## [Transcribed page text]

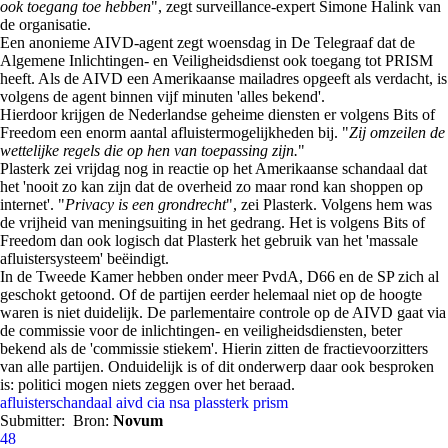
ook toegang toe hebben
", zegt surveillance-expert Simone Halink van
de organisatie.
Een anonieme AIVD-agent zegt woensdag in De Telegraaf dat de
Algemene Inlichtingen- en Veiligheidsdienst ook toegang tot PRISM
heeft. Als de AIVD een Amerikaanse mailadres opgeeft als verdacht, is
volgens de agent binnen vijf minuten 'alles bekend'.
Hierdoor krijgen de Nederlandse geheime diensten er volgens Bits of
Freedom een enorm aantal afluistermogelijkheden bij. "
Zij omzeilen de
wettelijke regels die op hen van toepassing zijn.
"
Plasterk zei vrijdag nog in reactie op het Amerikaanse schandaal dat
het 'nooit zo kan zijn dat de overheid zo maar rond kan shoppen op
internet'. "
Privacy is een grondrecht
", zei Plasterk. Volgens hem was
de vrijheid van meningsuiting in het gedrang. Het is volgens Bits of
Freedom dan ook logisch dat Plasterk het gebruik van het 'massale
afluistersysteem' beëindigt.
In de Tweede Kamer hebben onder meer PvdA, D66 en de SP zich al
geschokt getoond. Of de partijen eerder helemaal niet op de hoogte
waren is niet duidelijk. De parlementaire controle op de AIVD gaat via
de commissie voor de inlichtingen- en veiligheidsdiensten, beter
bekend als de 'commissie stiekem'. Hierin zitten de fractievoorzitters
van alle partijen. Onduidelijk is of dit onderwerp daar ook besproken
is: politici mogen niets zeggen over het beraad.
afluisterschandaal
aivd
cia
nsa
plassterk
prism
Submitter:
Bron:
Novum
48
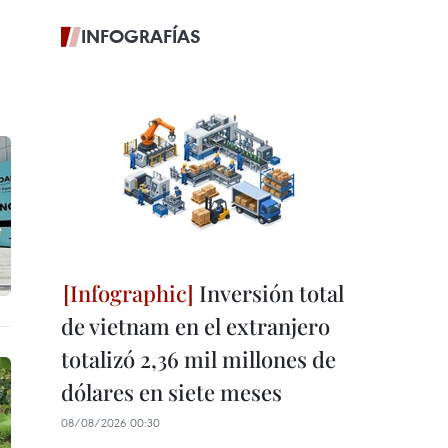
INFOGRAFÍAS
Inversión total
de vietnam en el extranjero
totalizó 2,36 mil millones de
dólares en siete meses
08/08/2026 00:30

...

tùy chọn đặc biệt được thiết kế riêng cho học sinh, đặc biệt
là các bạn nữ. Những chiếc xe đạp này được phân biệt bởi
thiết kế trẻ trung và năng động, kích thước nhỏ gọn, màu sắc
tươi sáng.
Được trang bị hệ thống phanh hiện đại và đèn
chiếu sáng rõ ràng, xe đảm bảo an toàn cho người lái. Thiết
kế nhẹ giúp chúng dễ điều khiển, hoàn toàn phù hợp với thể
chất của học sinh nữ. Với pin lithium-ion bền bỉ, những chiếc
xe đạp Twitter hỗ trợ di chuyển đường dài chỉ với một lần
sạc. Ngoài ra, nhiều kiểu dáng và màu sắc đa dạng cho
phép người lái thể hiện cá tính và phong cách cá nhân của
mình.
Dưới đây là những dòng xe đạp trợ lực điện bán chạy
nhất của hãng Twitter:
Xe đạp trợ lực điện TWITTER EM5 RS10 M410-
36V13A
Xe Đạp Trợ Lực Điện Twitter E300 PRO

## [EXERCISE AIM]
Write out the lines of the data above, starting at the line containing "INFOGRAFÍAS" and ending at the line containing "08/08/2026 00:30", including both of those lines.

## [RESPONSE AREA]
INFOGRAFÍAS
Inversión total
de vietnam en el extranjero
totalizó 2,36 mil millones de
dólares en siete meses
08/08/2026 00:30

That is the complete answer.